2. Disk Formation Dynamics: A crucial finding is that while classical BHL does not naturally lead to disk formation due to symmetric accretion, the lateral BHL scenario can result in transient or even persistent disk structures. This is attributable to the asymmetry in the gravitational capture process when the wind flows sideways past the BH.
3. Influence of Composition and Mach Number: The study extensively explores variations in gas composition, focusing on electron-proton and electron-positron plasmas. Results suggest that electron-positron dominated flows more readily form persistent disks compared to protons. Variations in the Mach number of the inflowing winds also significantly affect the morphology of the resulting accretion structures.
4. Implications of Shock Cone Formation: When the wind is forced into accretion by the BH's gravity, a shock cone can form. The dynamics within this cone, including its luminosity, is less intense than in the accretion disk states, as confirmed by computed bremsstrahlung and synchrotron emissions. The transition between disk and cone states can result in fluctuating accretion rates and bolometric luminosity.

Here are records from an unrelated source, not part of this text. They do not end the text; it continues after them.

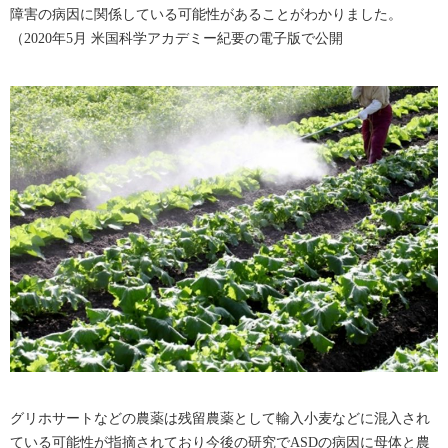
障害の病因に関係している可能性があることがわかりました。
（2020年5月 米国科学アカデミー紀要の電子版で公開
グリホサートなどの農薬は残留農薬として輸入小麦などに混入され
ている可能性が指摘されており今後の研究でASDの病因に母体と農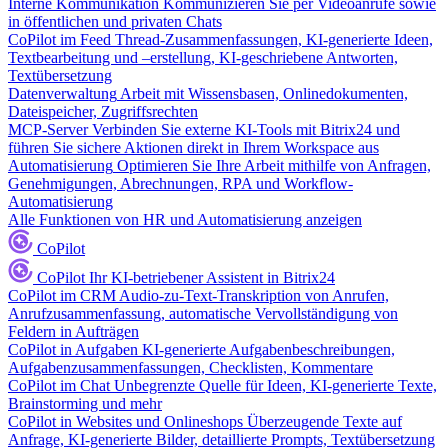
Interne Kommunikation
Kommunizieren Sie per Videoanrufe sowie
in öffentlichen und privaten Chats
CoPilot im Feed
Thread-Zusammenfassungen, KI-generierte Ideen,
Textbearbeitung und –erstellung, KI-geschriebene Antworten,
Textübersetzung
Datenverwaltung
Arbeit mit Wissensbasen, Onlinedokumenten,
Dateispeicher, Zugriffsrechten
MCP-Server
Verbinden Sie externe KI-Tools mit Bitrix24 und
führen Sie sichere Aktionen direkt in Ihrem Workspace aus
Automatisierung
Optimieren Sie Ihre Arbeit mithilfe von Anfragen,
Genehmigungen, Abrechnungen, RPA und Workflow-
Automatisierung
Alle Funktionen von HR und Automatisierung anzeigen
CoPilot
CoPilot
Ihr KI-betriebener Assistent in Bitrix24
CoPilot im CRM
Audio-zu-Text-Transkription von Anrufen,
Anrufzusammenfassung, automatische Vervollständigung von
Feldern in Aufträgen
CoPilot in Aufgaben
KI-generierte Aufgabenbeschreibungen,
Aufgabenzusammenfassungen, Checklisten, Kommentare
CoPilot im Chat
Unbegrenzte Quelle für Ideen, KI-generierte Texte,
Brainstorming und mehr
CoPilot in Websites und Onlineshops
Überzeugende Texte auf
Anfrage, KI-generierte Bilder, detaillierte Prompts, Textübersetzung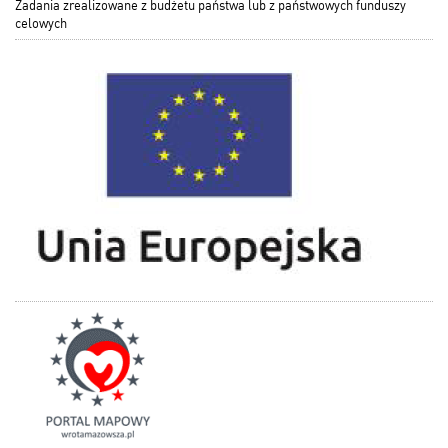
Zadania zrealizowane z budżetu państwa lub z państwowych funduszy
celowych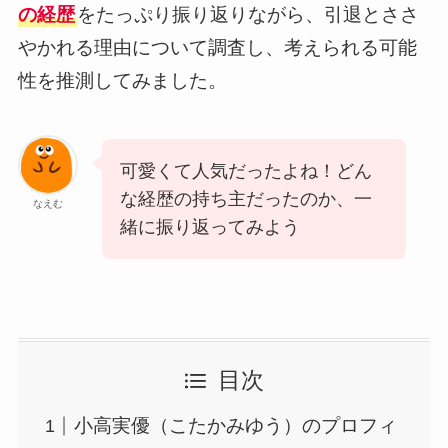
の経歴
をたっぷり振り返りながら、引退とささ
やかれる理由について調査し、考えられる可能
性を推測してみました。
可愛くて人気だったよね！どん
な経歴の持ち主だったのか、一
なえむ
緒に振り返ってみよう
目次
小高実優（こたかみゆう）のプロフィ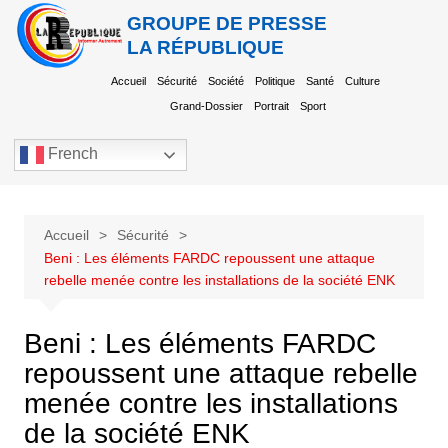
GROUPE DE PRESSE
LA RÉPUBLIQUE
Accueil
Sécurité
Société
Politique
Santé
Culture
Grand-Dossier
Portrait
Sport
French
Accueil
Sécurité
Beni : Les éléments FARDC repoussent une attaque
rebelle menée contre les installations de la société ENK
Beni : Les éléments FARDC
repoussent une attaque rebelle
menée contre les installations
de la société ENK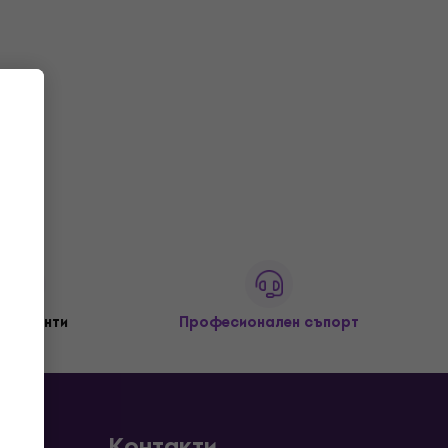
+ клиенти
Професионален съпорт
Контакти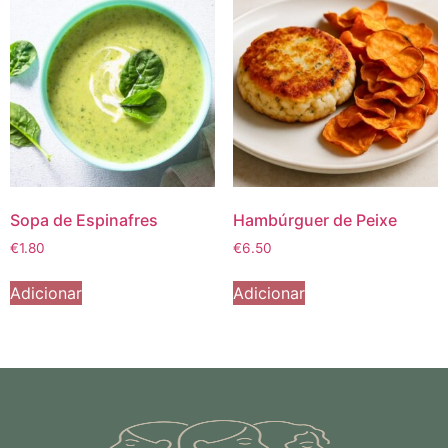
Sopa de Espinafres
Hambúrguer de Peixe
€
1.80
€
6.50
Adicionar
Adicionar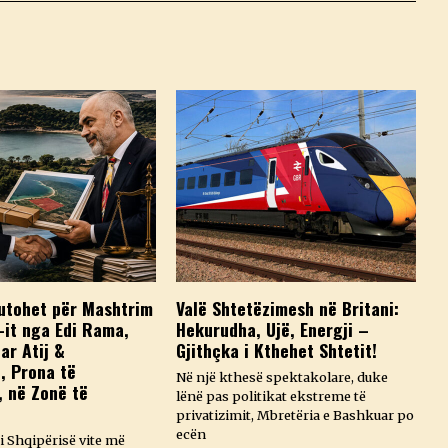
utohet për Mashtrim
Valë Shtetëzimesh në Britani:
-it nga Edi Rama,
Hekurudha, Ujë, Energji –
ar Atij &
Gjithçka i Kthehet Shtetit!
t, Prona të
Në një kthesë spektakolare, duke
, në Zonë të
lënë pas politikat ekstreme të
privatizimit, Mbretëria e Bashkuar po
ecën
i Shqipërisë vite më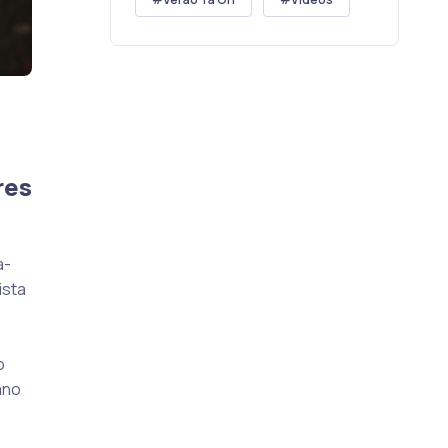
res
a-
ista
o
ano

Implications and Future Directions

The exploration of lateral BHL offers a framework for understanding intermittent accretion phenomena in isolated BHs, which could be prevalent in regions with sparse gas distributions. Notably, the variable outcomes based on the gas composition and initial conditions highlight the need for tailored models in astrophysical simulations of BH environments.

From a theoretical perspective, this work sets the stage for incorporating more detailed physics, such as magnetic fields and radiative feedback, into accretion models. Practically, understanding disk formation could enhance the detection strategies for isolated BHs in the galaxy through their transient electromagnetic signatures. Future developments could include extending the simulations to fully three-dimensional settings to capture more complex interactions in diverse astrophysical contexts.

In conclusion, the study provides a detailed computational and theoretical examination of accretion processes in isolated BHs, advancing our understanding of how different wind inflow conditions may lead to accretion disk formation and, consequently, observable astrophysical phenomena.